Strip out the pictures and output each remaining line of the data word for word.

◆ **Material provided**
=======

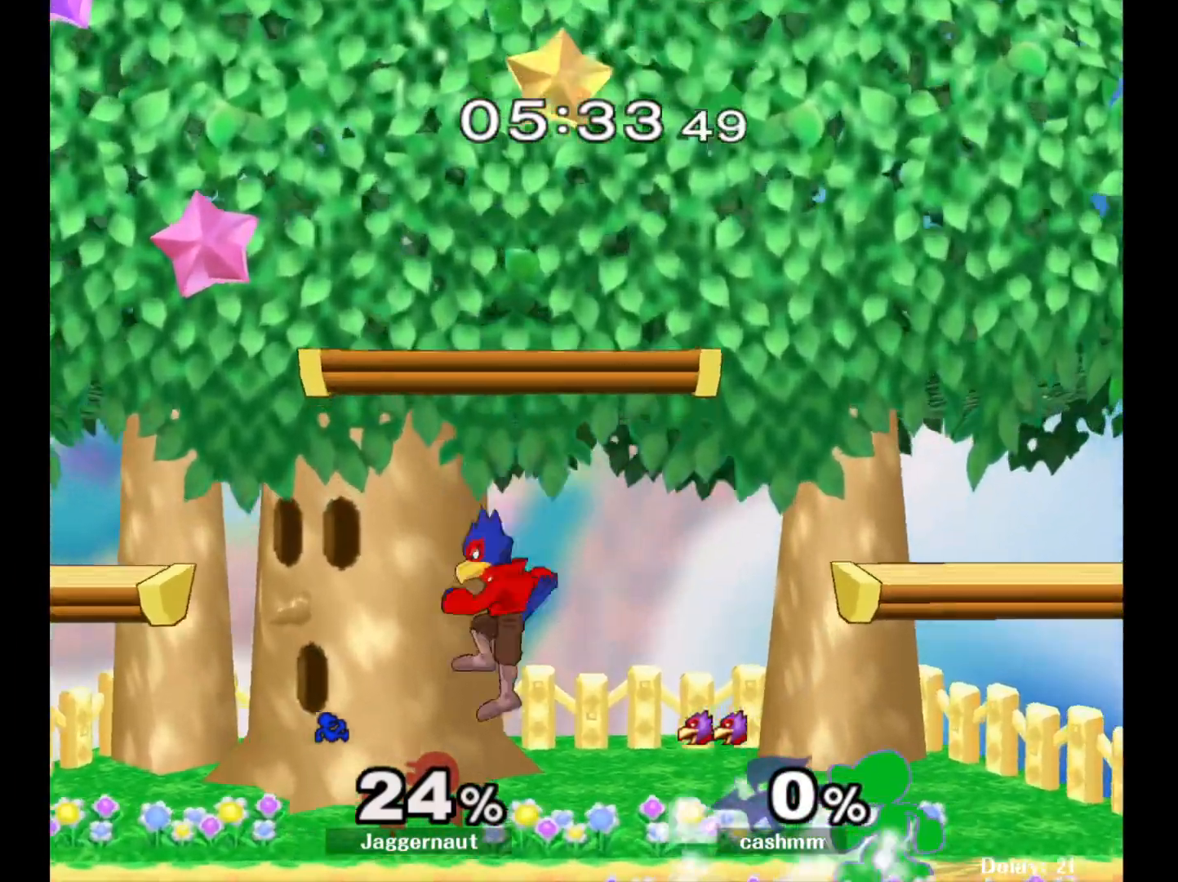
{"buttons": ["R1"], "left_stick": "down-right", "right_stick": "center", "events": [[67, "Y", "down"], [150, "Y", "up"], [167, "left_stick", "left"], [233, "Y", "down"], [333, "left_stick", "down-right"], [433, "R1", "down"], [500, "Y", "up"]]}
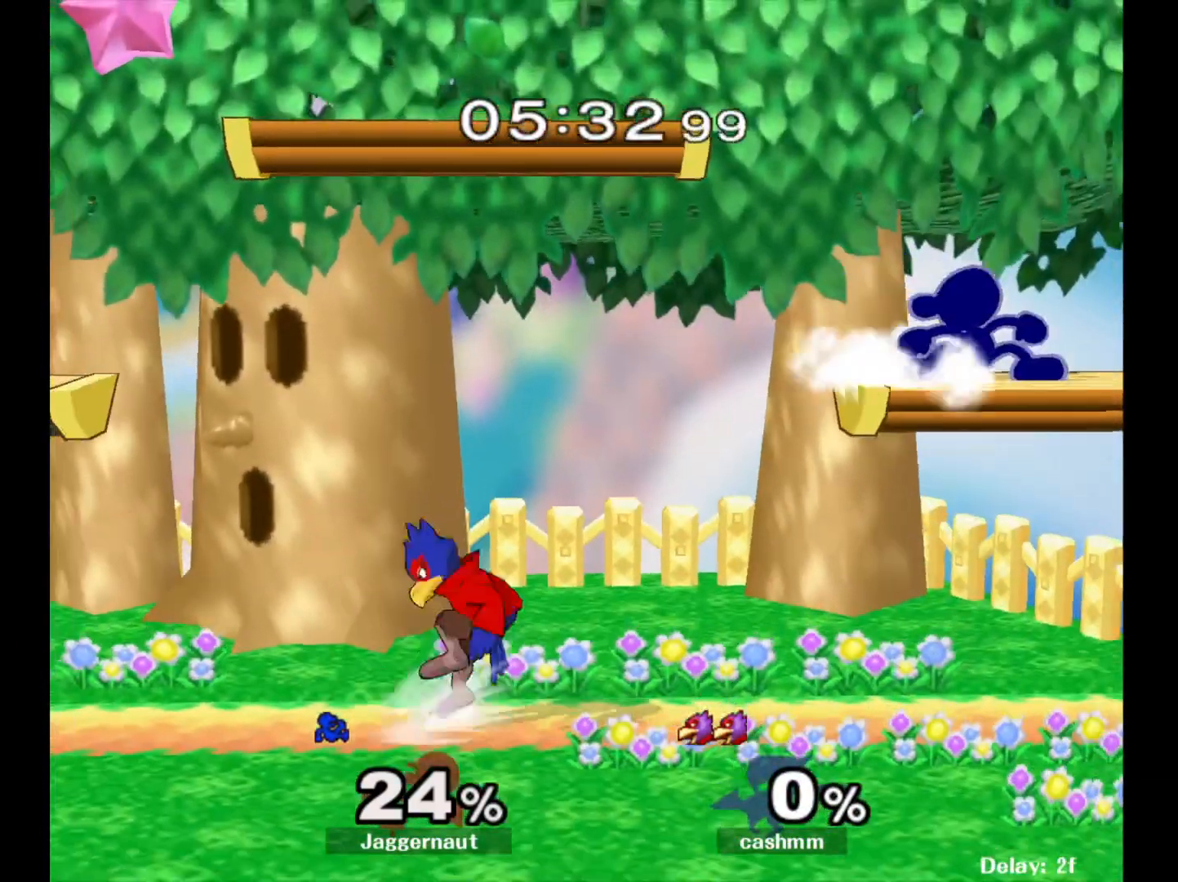
{"buttons": ["Y"], "left_stick": "left", "right_stick": "center", "events": [[33, "R1", "up"], [83, "left_stick", "center"], [133, "Y", "down"], [183, "left_stick", "down-left"], [217, "R1", "down"], [317, "Y", "up"], [333, "R1", "up"], [417, "Y", "down"], [467, "left_stick", "left"]]}
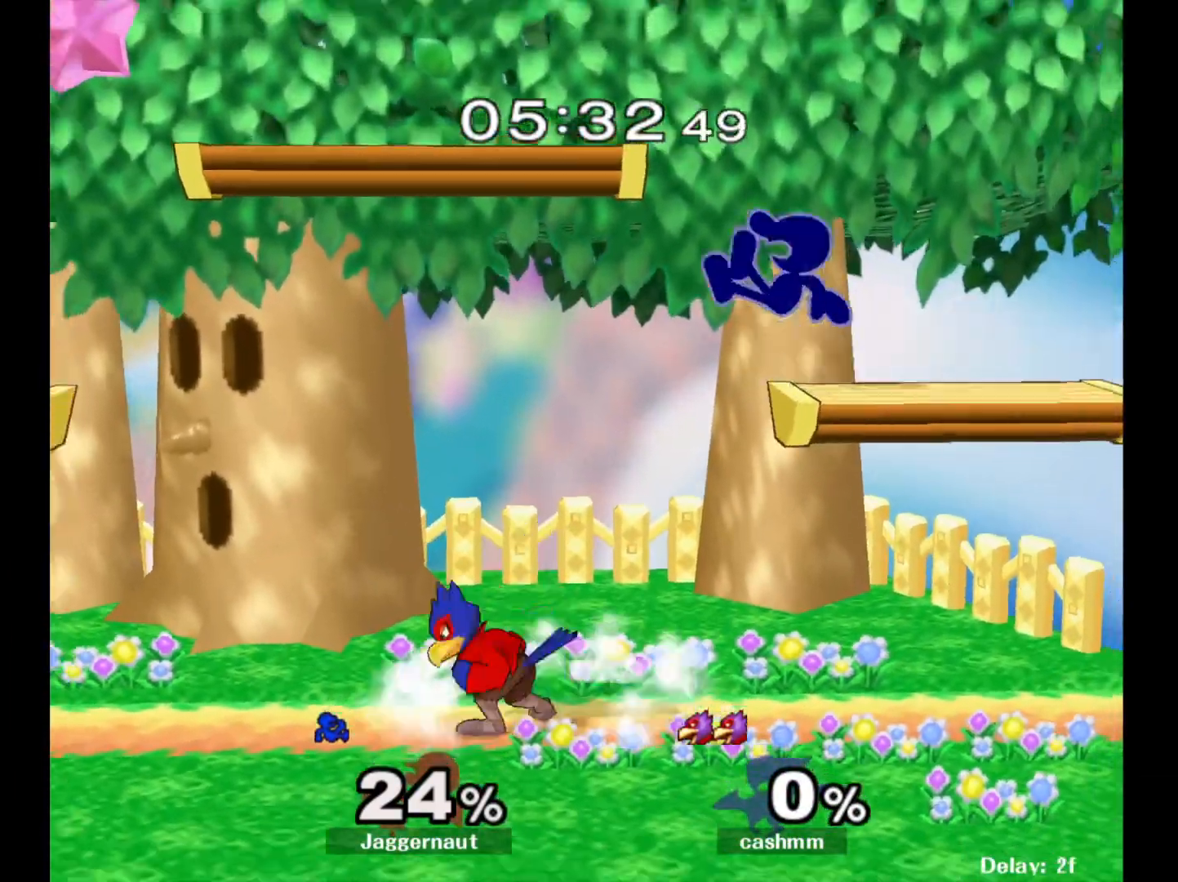
{"buttons": [], "left_stick": "center", "right_stick": "center", "events": [[200, "left_stick", "down-left"], [250, "R1", "down"], [250, "Y", "up"], [367, "left_stick", "center"], [383, "R1", "up"]]}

=======

◆ **Written response**
{"buttons": ["R1"], "left_stick": "down-right", "right_stick": "center", "events": [[67, "Y", "down"], [150, "Y", "up"], [167, "left_stick", "left"], [233, "Y", "down"], [333, "left_stick", "down-right"], [433, "R1", "down"], [500, "Y", "up"]]}
{"buttons": ["Y"], "left_stick": "left", "right_stick": "center", "events": [[33, "R1", "up"], [83, "left_stick", "center"], [133, "Y", "down"], [183, "left_stick", "down-left"], [217, "R1", "down"], [317, "Y", "up"], [333, "R1", "up"], [417, "Y", "down"], [467, "left_stick", "left"]]}
{"buttons": [], "left_stick": "center", "right_stick": "center", "events": [[200, "left_stick", "down-left"], [250, "R1", "down"], [250, "Y", "up"], [367, "left_stick", "center"], [383, "R1", "up"]]}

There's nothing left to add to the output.